§ **ASSIGNMENT 1**:
Translate this sentence from the LittleBits article into Spanish: "We spent some time with the blocks and their creator yesterday."
§ **ASSIGNMENT 2**:
According to the LittleBits article, how do the modules attach to one another?
§ **ASSIGNMENT 3**:
Pick up the LittleBits article after its final sentence and continue it.

§ **EXCERPT TO READ**:

The smallest of chunks can become something much bigger with careful construction and a bit of planning. LittleBits—an awesome little building tool that sits somewhere on the spectrum between Lego and arduino, incorporating the best parts of both—is showing off that potential big time in the windows of NYC's MoMa Design Stores this month.
We spent some time with the blocks and their creator yesterday. And we didn't want to leave.
LittleBits are bite-sized, self-contained little electronic modules that snap together magnetically to create all kinds of electronic circuits.
Each piece is self-contained, no exposed wires, no connections that need soldering, nothing to screw up. And with that tool box of tiny plastic logic gates, switches, pressure sensors, motors, LEDs, and whathaveyou, anyone—electronically inclined or not—can build mesmerizing machinations. These MoMa displays prove it.

(Camera calibration data)
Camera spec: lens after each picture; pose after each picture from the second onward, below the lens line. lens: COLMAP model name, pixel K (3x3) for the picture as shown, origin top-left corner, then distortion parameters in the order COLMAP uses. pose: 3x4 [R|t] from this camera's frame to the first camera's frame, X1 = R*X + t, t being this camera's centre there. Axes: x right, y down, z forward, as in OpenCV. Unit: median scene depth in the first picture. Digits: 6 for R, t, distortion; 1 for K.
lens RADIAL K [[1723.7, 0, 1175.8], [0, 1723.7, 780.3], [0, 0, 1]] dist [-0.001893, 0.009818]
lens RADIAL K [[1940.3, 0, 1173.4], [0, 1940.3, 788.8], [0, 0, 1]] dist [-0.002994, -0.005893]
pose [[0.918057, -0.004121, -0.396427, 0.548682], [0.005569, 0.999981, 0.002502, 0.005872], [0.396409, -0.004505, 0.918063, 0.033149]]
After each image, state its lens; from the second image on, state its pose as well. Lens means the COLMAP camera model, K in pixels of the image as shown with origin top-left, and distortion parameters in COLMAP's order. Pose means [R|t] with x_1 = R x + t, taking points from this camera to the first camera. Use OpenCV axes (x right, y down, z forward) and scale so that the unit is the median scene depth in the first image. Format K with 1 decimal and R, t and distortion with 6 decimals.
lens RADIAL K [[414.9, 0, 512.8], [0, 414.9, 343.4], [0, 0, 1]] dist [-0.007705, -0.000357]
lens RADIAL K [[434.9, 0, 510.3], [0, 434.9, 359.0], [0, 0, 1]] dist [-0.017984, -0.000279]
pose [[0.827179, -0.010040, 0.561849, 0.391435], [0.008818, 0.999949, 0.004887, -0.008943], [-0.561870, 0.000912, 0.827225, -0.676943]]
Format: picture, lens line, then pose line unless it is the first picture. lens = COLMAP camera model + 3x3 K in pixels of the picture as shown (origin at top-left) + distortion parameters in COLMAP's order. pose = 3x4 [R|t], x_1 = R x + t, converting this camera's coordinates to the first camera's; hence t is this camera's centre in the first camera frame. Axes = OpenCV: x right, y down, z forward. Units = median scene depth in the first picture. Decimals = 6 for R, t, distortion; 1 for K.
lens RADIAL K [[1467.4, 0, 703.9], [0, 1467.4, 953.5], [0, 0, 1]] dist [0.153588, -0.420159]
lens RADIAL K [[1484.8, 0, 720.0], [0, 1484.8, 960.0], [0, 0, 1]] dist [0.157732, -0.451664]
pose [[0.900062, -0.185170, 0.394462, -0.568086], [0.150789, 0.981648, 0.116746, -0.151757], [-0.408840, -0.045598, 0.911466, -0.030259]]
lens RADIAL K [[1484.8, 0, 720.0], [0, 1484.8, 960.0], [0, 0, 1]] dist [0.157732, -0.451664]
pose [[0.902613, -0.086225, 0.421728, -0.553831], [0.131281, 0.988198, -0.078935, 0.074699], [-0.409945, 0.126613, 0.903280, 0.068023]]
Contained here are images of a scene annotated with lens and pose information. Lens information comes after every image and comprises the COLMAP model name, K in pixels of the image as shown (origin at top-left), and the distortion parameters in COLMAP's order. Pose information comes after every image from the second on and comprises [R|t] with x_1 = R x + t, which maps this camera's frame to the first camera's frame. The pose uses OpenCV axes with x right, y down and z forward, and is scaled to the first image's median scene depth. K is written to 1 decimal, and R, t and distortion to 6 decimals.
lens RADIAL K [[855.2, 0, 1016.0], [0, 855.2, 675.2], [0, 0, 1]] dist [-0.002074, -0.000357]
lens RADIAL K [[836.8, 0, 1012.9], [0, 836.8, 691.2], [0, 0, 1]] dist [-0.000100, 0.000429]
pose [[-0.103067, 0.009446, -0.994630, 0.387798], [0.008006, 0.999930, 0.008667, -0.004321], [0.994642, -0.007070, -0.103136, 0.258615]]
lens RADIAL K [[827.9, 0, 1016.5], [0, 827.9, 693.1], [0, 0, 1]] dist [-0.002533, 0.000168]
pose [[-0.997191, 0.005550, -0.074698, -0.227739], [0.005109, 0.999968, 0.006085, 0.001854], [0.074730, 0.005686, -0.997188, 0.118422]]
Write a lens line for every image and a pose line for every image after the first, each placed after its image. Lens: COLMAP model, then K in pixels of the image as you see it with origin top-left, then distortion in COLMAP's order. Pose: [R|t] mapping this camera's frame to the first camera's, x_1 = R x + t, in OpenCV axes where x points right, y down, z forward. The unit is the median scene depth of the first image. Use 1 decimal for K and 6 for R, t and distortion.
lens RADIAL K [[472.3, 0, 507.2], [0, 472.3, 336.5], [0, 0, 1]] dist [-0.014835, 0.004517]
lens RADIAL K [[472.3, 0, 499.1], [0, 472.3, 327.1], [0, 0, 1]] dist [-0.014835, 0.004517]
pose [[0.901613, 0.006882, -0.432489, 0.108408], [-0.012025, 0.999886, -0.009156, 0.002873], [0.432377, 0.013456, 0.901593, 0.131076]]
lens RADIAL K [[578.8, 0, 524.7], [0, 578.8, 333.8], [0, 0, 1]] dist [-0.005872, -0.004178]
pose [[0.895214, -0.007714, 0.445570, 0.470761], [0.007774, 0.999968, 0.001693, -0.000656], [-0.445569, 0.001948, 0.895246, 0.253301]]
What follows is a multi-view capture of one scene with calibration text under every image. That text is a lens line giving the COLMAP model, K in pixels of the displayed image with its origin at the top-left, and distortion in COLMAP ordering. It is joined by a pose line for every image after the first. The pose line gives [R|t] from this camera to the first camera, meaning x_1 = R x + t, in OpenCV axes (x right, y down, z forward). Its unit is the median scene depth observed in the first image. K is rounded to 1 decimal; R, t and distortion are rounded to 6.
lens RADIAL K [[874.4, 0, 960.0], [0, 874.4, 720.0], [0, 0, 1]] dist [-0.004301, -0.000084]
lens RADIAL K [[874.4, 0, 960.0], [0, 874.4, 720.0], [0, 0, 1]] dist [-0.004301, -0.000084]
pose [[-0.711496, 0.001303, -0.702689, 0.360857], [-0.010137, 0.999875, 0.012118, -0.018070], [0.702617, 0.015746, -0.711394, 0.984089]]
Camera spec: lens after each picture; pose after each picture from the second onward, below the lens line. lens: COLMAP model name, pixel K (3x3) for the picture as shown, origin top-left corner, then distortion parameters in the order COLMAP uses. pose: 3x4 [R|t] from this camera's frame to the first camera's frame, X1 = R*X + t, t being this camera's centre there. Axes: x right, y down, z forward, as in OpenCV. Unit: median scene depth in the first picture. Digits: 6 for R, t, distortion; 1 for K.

§ **EXPECTED OUTPUT 1**:
Ayer pasamos un rato con los bloques y su creador.

§ **EXPECTED OUTPUT 2**:
They snap together magnetically.

§ **EXPECTED OUTPUT 3**:
We talked with littleBits Design Lead Jordi Borràs and one of the window display's designers Ryan Dunn about the hulking kinetic statues and the electronics that pushed them along. Powered entirely by littleBit units, the moving sculptures illustrate how even these tiny little blocks can scale up into something far more striking, and how the littleBits themselves can take care of all the techie, electronic framework leaving the designer to just design. Or the kid to play. Or the tinkerer to tinker.
The displays celebrate littleBit's introduction to the MoMa store, where pieces can be bought in a variety of bungles or just piece by piece. And the displays will stay in store windows at both the uptown and downtown locations for a couple of months. Chances are you're not going to build any four-foot tall paper-craft sculptures out of littleBits yourself, but the potential's there; you just have to want to. But no one would blame you if you settled for something smaller-scale.